Ohya hormon ini juga bisa membuat perut seorang suami agak
membuncit dan berat badannya naik sedikit. Tapi tenang aja, ketika istri
melahirkan perut buncitnya juga akan berangsur-angsur kempes.
Subhanallah, luar biasa bagaimana Allah yang maha pengatur
menciptakan hal ini. Walau tidak ada kabel penghubung antara tubuh istri dan
suami tapi Allah membuat kondisi fisik istri berpengaruh pada fisik suami.
Amazing, right?
Berdamai Dengan Kehamilan Empatik
Setiap suami tentunya mengalami tingkatan kehamilan empatik
yang beda-beda. Jika tidak menganggu ya, let it be. Itu alami dan normal. Namun,
kalau sudah menggangu seperti kasus suami saya yang sampai sempet ikutan bed rest
juga, hal ini bisa dilakukan:
Ngobrol. Katakan pada suami bahwa kita baik-baik saja dan dia tidak perlu terlalu khawatir. Pas
trisemester pertama saya bilang ke suami gini, “Mas, saya tahu kamu sayang sama
saya. Tapi kamu yang sehat ya, itu akan lebih membantu saya saat-saat ini. Saya
lebih tenang kalau kamu sehat.” Dan kalimat-kalimat lainnya yang gak perlu
ditulis di sini (nanti pada muntah pelangi, huehe). Besoknya suami gak
mual-mual lagi. Wow. Tapi ya gitu, gejalanya masih hilang timbul walau gak
separah pas di awal saya hamil. Inget, faktor penyebabnya bukan hanya
psikologis tapi juga hormonal. Ketika faktor psikologis bisa diatasi masih ada
faktor hormonalnya.
Sebenernya saya sering merasa lucu sih, dan sering ngetawain
suami pas lagi kumat. Misalnya pas dia ketularan kram, saya terkekeh kekeh
ngeliat ekspresinya.
Lalu, gimana kalau suami gak mengalami sedikit pun gejala
kehamilan empatik? Apakah dia gak cinta? Apakah naluri kebapakannya gak ada?
Tenang… tenang… ketika suami tidak mengalami gejala
kehamilan empatik kita tidak bisa menuduhnya tidak cinta atau tidak punya
naluri kebapakan. Ingat, setiap tubuh manusia itu berbeda. Bagaimana alam bawah
sadar merespon sesuatu, bagaimana tubuh merespon perubahan hormon itu berbeda antara
satu orang dengan orang lainnya.
Ibu hamil aja ada yang gak mual-muntah sama sekali kan? Atau tidak mengalami gejala kehamilan lainnya yang umum terjadi. Ibu-ibu tersebut tentunya tetep
punya naluri keibuan terhadap anaknya dan tetep jadi ibu yang baik. Setiap
kehamilan berbeda, dan setiap suami berbeda pula meresponnya.
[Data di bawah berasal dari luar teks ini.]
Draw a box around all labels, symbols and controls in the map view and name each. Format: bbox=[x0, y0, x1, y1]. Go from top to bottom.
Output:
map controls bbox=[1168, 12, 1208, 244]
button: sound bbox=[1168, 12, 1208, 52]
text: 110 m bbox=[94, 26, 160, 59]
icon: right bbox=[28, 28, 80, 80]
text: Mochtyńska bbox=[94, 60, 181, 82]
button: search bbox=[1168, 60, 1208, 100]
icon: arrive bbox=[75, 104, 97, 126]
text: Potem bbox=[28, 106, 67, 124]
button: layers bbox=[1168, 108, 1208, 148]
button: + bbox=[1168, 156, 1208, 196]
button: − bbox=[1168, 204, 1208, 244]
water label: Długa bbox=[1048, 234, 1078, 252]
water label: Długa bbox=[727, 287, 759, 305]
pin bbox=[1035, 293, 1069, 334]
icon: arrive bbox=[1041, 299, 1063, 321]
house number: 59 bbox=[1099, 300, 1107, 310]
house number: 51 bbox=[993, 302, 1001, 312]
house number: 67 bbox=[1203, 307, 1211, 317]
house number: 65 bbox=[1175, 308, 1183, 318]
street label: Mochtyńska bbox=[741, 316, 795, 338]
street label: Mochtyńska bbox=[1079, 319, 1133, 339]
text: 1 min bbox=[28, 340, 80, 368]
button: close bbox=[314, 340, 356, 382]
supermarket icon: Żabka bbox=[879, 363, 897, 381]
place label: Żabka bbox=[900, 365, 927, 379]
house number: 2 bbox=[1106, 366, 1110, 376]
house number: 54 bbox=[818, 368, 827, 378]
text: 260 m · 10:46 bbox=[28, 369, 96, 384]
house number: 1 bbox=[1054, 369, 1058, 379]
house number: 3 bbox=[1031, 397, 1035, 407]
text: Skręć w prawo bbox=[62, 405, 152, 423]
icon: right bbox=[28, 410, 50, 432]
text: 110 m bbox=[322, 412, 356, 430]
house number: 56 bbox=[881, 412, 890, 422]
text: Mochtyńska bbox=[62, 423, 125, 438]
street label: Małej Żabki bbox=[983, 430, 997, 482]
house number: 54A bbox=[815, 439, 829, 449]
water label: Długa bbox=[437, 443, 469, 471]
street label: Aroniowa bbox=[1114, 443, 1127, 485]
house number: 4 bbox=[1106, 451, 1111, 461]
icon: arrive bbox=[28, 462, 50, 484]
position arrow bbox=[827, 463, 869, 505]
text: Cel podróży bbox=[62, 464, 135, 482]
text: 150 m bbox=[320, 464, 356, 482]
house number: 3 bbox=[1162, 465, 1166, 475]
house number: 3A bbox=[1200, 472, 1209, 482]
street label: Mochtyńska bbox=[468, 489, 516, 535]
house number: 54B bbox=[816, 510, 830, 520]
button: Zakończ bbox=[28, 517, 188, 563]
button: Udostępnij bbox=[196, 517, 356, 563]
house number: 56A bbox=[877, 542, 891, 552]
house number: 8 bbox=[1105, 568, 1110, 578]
Bisa juga, suami gak sadar mengalami gejala kehamilan
empatik. Misal, dia pikir dia masuk angin sehingga mual-mual atau dia pikir
kebanyakan makan sehingga jadi buncit padahal ada faktor hormon juga di
dalamnya.
Hal yang terpenting, baik mengalami gejala kehamilan empatik
atau tidak setiap suami wajib jadi suami siaga. Enjoy your pregnancy, moms!